核心概念
Large Language Models (LLMs) show promise for Automated Program Repair (APR) but struggle with memory inefficiency when using beam search for patch generation. FLAMES, a novel approach combining LLM-based and search-based APR, leverages semantic feedback and a best-first search algorithm to improve both the efficiency and effectiveness of LLM-based program repair.
摘要
Bibliographic Information:
Le-Cong, T., Le, B., & Murray, T. (2024). Semantic-guided Search for Efficient Program Repair with Large Language Models. Proceedings of the ACM on Programming Languages, 1(OOPSLA1), 1–23. https://doi.org/XXXXXXX.XXXXXXX
Research Objective:
This paper investigates the memory limitations of current LLM-based Automated Program Repair (APR) techniques and proposes a novel approach, FLAMES, to enhance their efficiency and effectiveness.
Methodology:
The authors first conduct an empirical study on the impact of beam size on the memory efficiency and effectiveness of five different LLM-based APR techniques. They then introduce FLAMES, which combines LLM-based and search-based APR using semantic feedback from test validations and a best-first search algorithm (PG-TD) to guide the patch generation process.

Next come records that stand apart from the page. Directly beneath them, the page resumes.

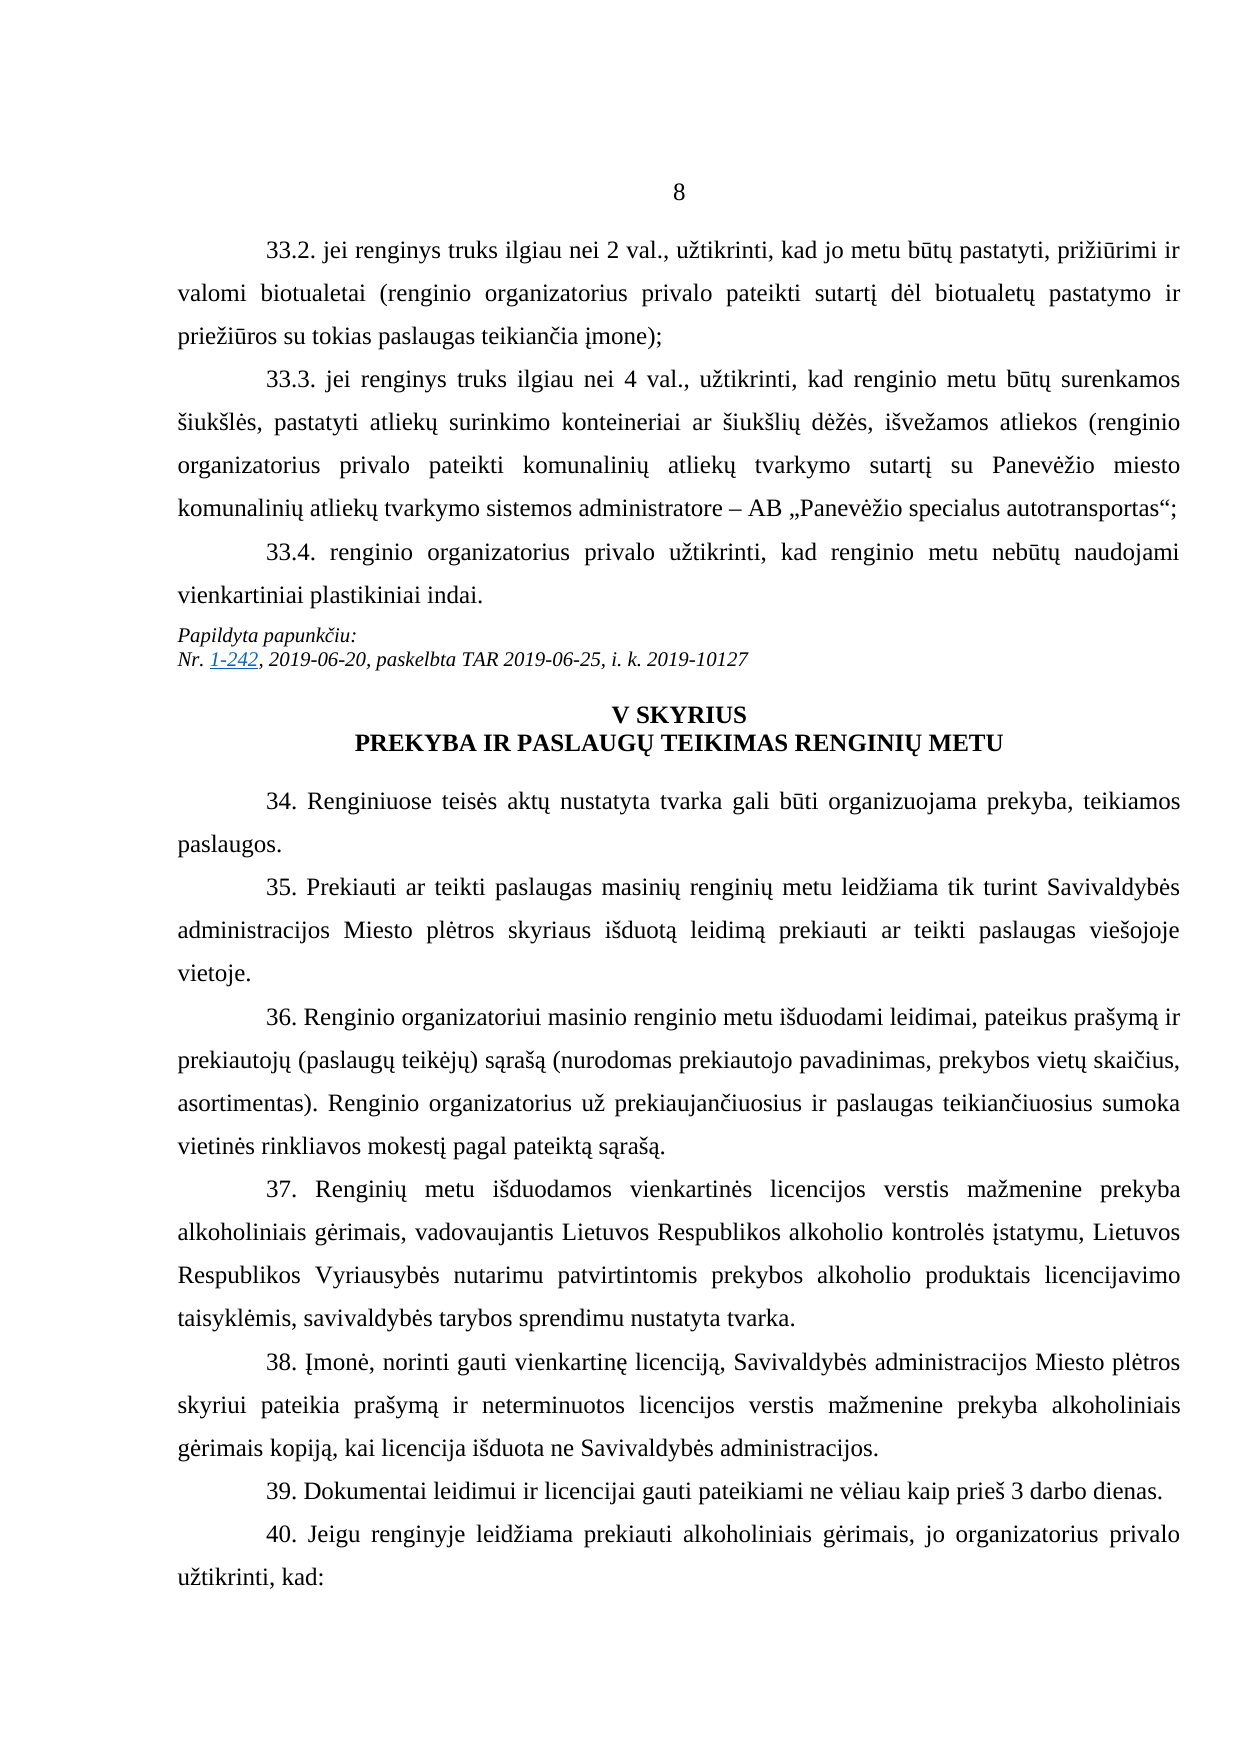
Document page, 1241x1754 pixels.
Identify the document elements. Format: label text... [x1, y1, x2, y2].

text 35. Prekiauti ar teikti paslaugas masinių renginių metu leidžiama tik turint Savivaldybės administracijos Miesto plėtros skyriaus išduotą leidimą prekiauti ar teikti paslaugas viešojoje vietoje. [177, 872, 1181, 987]
text V SKYRIUS [177, 700, 1181, 728]
text PREKYBA IR PASLAUGŲ TEIKIMAS RENGINIŲ METU [177, 728, 1181, 757]
text 37. Renginių metu išduodamos vienkartinės licencijos verstis mažmenine prekyba alkoholiniais gėrimais, vadovaujantis Lietuvos Respublikos alkoholio kontrolės įstatymu, Lietuvos Respublikos Vyriausybės nutarimu patvirtintomis prekybos alkoholio produktais licencijavimo taisyklėmis, savivaldybės tarybos sprendimu nustatyta tvarka. [177, 1174, 1181, 1332]
text 39. Dokumentai leidimui ir licencijai gauti pateikiami ne vėliau kaip prieš 3 darbo dienas. [177, 1476, 1181, 1505]
text Papildyta papunkčiu: [177, 623, 1181, 647]
text 33.3. jei renginys truks ilgiau nei 4 val., užtikrinti, kad renginio metu būtų surenkamos šiukšlės, pastatyti atliekų surinkimo konteineriai ar šiukšlių dėžės, išvežamos atliekos (renginio organizatorius privalo pateikti komunalinių atliekų tvarkymo sutartį su Panevėžio miesto komunalinių atliekų tvarkymo sistemos administratore – AB „Panevėžio specialus autotransportas“; [177, 364, 1181, 522]
text 33.4. renginio organizatorius privalo užtikrinti, kad renginio metu nebūtų naudojami vienkartiniai plastikiniai indai. [177, 537, 1181, 608]
text Nr. 1-242, 2019-06-20, paskelbta TAR 2019-06-25, i. k. 2019-10127 [177, 647, 1181, 671]
text 34. Renginiuose teisės aktų nustatyta tvarka gali būti organizuojama prekyba, teikiamos paslaugos. [177, 786, 1181, 858]
text 33.2. jei renginys truks ilgiau nei 2 val., užtikrinti, kad jo metu būtų pastatyti, prižiūrimi ir valomi biotualetai (renginio organizatorius privalo pateikti sutartį dėl biotualetų pastatymo ir priežiūros su tokias paslaugas teikiančia įmone); [177, 235, 1181, 350]
text 40. Jeigu renginyje leidžiama prekiauti alkoholiniais gėrimais, jo organizatorius privalo užtikrinti, kad: [177, 1519, 1181, 1591]
text 36. Renginio organizatoriui masinio renginio metu išduodami leidimai, pateikus prašymą ir prekiautojų (paslaugų teikėjų) sąrašą (nurodomas prekiautojo pavadinimas, prekybos vietų skaičius, asortimentas). Renginio organizatorius už prekiaujančiuosius ir paslaugas teikiančiuosius sumoka vietinės rinkliavos mokestį pagal pateiktą sąrašą. [177, 1002, 1181, 1160]
text 38. Įmonė, norinti gauti vienkartinę licenciją, Savivaldybės administracijos Miesto plėtros skyriui pateikia prašymą ir neterminuotos licencijos verstis mažmenine prekyba alkoholiniais gėrimais kopiją, kai licencija išduota ne Savivaldybės administracijos. [177, 1347, 1181, 1462]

FLAMES is evaluated on the Defects4J and HumanEval-Java datasets, comparing its performance against 15 leading APR techniques in terms of the number of correctly fixed bugs, memory usage, and execution time.
Key Findings:
- Increasing the beam size in LLM-based APR techniques leads to significant memory consumption and frequent out-of-memory crashes, hindering their effectiveness.
- FLAMES successfully repairs 133 bugs from the Defects4J dataset and 103 bugs from the HumanEval-Java dataset, outperforming the best baseline by 10 and 11 fixes, respectively.
- FLAMES significantly reduces memory consumption by up to 83% compared to conventional LLM-based APR techniques, while also accelerating the repair process.
Main Conclusions:
FLAMES offers a more efficient and effective approach to LLM-based program repair by addressing the memory limitations of conventional beam search methods. The semantic-guided patch generation strategy allows FLAMES to explore a larger search space and generate more plausible patches while consuming significantly less memory.
Significance:
This research significantly contributes to the field of Automated Program Repair by proposing a novel approach that leverages the power of LLMs while mitigating their memory constraints. FLAMES has the potential to improve the scalability and practicality of LLM-based APR techniques for real-world software development.
Limitations and Future Research:
The study focuses on single-hunk bugs and assumes perfect fault localization. Future research could explore the applicability of FLAMES to multi-hunk bugs and integrate it with fault localization techniques. Additionally, investigating the effectiveness of FLAMES with different reward functions and search algorithms could further enhance its performance.
統計資料
Increasing beam size from 10 to 25 in LLM-based APR techniques led to a 21% to 46% increase in plausible patches.
Further increasing beam size resulted in performance drops due to memory overloads, with crash rates exceeding 80% in some cases.
FLAMES reduced memory consumption by 42% to 83% across various models and configurations.
FLAMES achieved a 0% out-of-memory (OOM) crash rate across all evaluated models.
FLAMES repaired 133 out of 333 bugs in Defects4J and 103 out of 164 bugs in HumanEval-Java.
FLAMES outperformed the best baseline (RepairLlama) by 10 and 11 correct fixes in Defects4J and HumanEval-Java, respectively.
FLAMES uniquely fixed 14 bugs in Defects4J that no other baseline could address.
引述
"Seemingly simple solutions to reduce memory consumption are (1) to quantize LLM models... and (2) to make beam search sequential... However, we show that these approaches still do not work via both theoretical analysis and experiments."
"Our empirical evaluation on the Defects4J and HumanEval-Java datasets shows that FLAMES not only substantially reduces memory consumption by up to 83% compared to conventional LLM-based APR, but also accelerates the repair process."
"This suggests that FLAMES is not only more efficient but also outperforms state-of-the-art techniques, fixing at least 10 and 11 more bugs than SOTA baselines in the Defects4J and HumanEval-Java datasets, respectively."